Managing Editor Sierra Williams presents a round-up of popular stories from around the web on higher education, academic impact, and trends in scholarly communication.

Credit: Eszter Hargittai (CC BY_NC_SA)

This week, there was much discussion around Nicholas Kristof’s plea in the New York Times, Professors, We Need You and his mid-week addendum, Bridging the Moat Around Universities. Here is a comprehensive Roundup of Responses to Kristof’s Call for Professors in the Public Sphere at Just Publics@ 365 by Jessie Daniels, which helpfully categorises the many reflections, criticisms and witty rejoinders. Also worth a mention is Diane Coyle’s response piece Economists and our responsibilities to society, which notably focuses on the research from the Impact of Social Sciences project:

Of course I agree with the general point that academics – especially social scientists! – have to engage with society. Not just engage with as in discuss one’s research in intelligible language, but understand how academic research and teaching interact with society, influence it and are influenced by it…Using the data set on academics’ channels of influence built for the research, the [Impact of Social Sciences book] assesses the character of the ‘outputs’ of the academics (which varies quite a lot between disciplines) and looks at two arguments about academics’ impact. One is that there are ‘popularisers’ who can communicate but do little valuable research, and academics of course tend to sneer at this group. Another is that there are superstars who do the best research and are brilliant communicators. The truth is in between – most of the group are middling at both research output and public communication. [read more]

Data visualisation throughout the ages by Angus Montgomery at Design Week highlights the fascinating exhibit at the British Library running from 20 February-26 May. Beautiful Science: Picturing Data, Inspiring Insight.

Roger Federer Grand Slam History.
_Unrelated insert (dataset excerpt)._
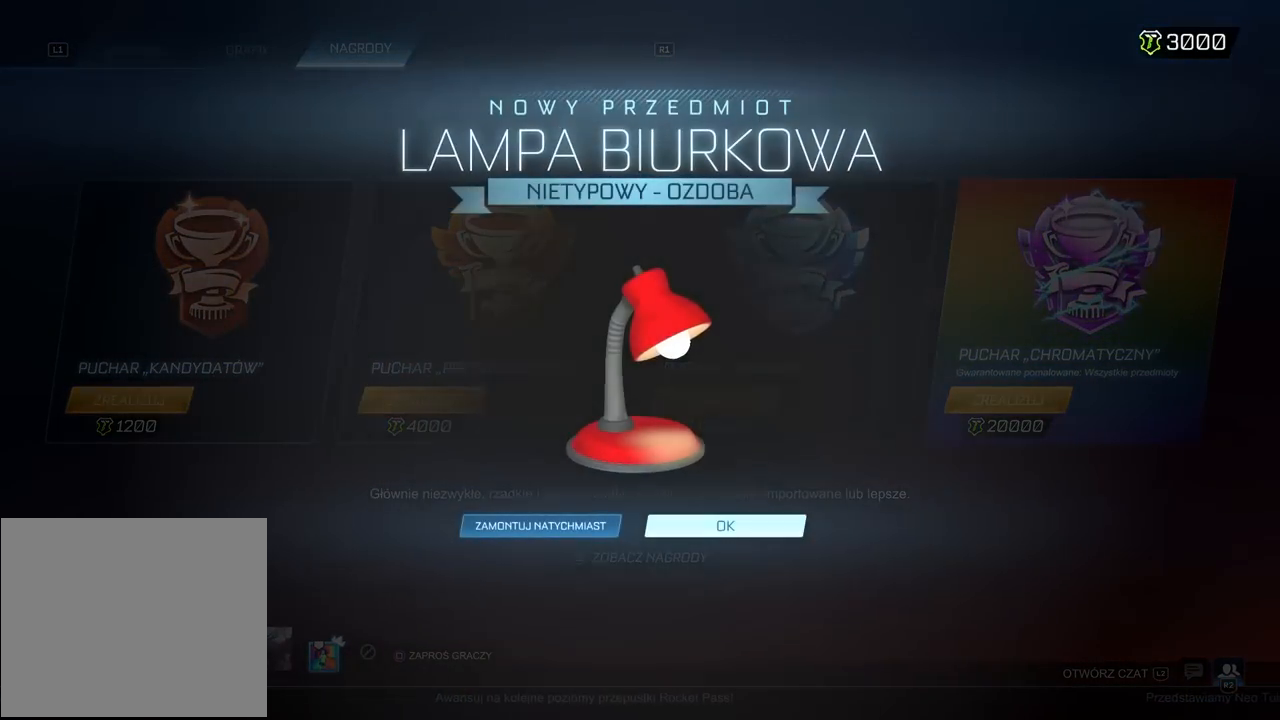
{"buttons": [], "left_stick": "center", "right_stick": "center", "events": []}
Credit: Sacks08 (CC BY)


A model OA journal publication agreement by Stuart Shieber at The Occasional Pamphlet provides a template for budding open access publishers outlining the language for authors to grant use of the Creative Commons license for their research articles.

Writing informative abstracts for journal articles: Be substantive and communicate your key findings by Patrick Dunleavy at the Writing For Research blog.
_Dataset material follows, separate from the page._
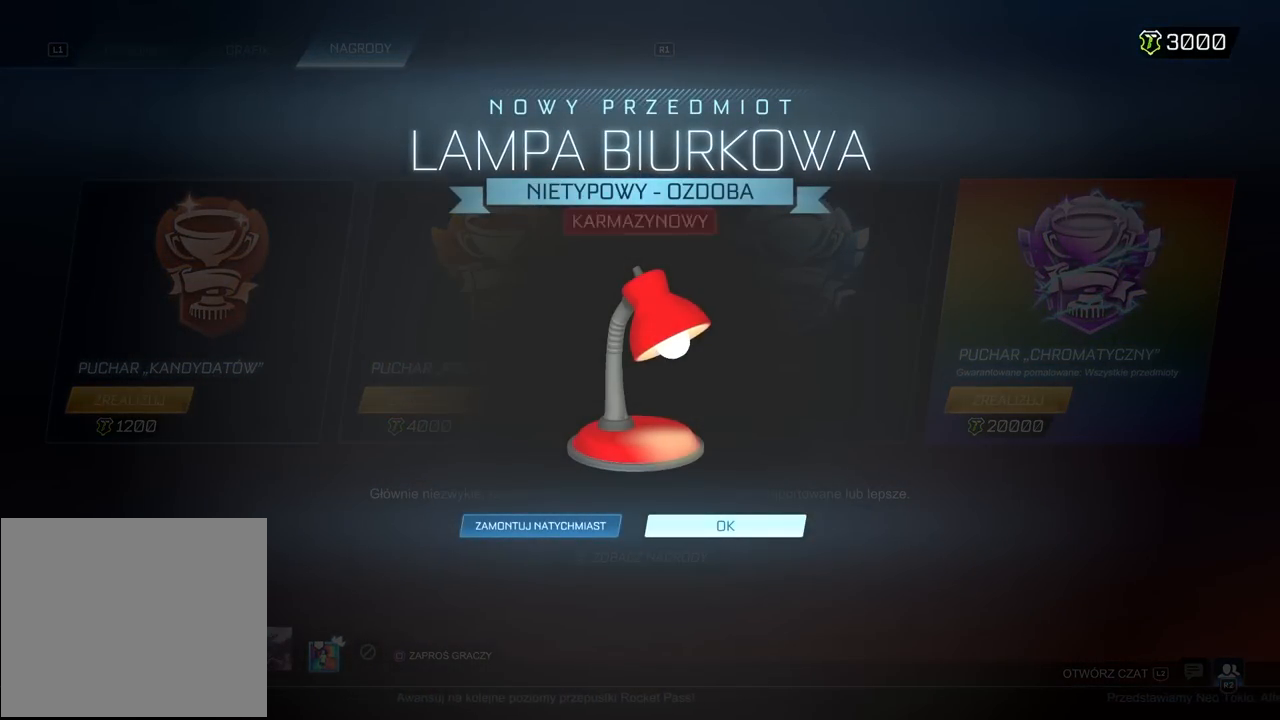
{"buttons": [], "left_stick": "center", "right_stick": "center", "events": []}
Neglecting abstracts has very real costs, however. Typically you have between two and five years for your article to attract the attention of other researchers and to get cited. After that it’s basically burnt toast. And of course, the wheels of academia often turn slow, so that your window of opportunity is eroded at the start too, especially in the humanities and ‘soft’ social sciences. [read more]

Credit: Austin Kleon (CC BY-NC-ND)

Analysing analytics: what does big data mean for HR? by Tom Calvard at HRZone.

What is important is that what we can find out and achieve with the help of lots of data doesn’t become something mythical but stays firmly rooted in philosophy of science and knowledge considerations. A lot depends on views and interpretations of truth and evidence – which can seem dry at times, yet become central in relation to large amounts of complex data. Knowledge management has been vaguely alive within HR for decades; thinking about how to turn raw data into organised information and then finally into actionable knowledge. [read more]

Can Scholarship be Free to Read? Cultural Anthropology Goes Open Access – Bascom Guffin and Jonah S Rubin interview four leading voices pushing for open access in anthropology in the latest podcast of AnthroPod.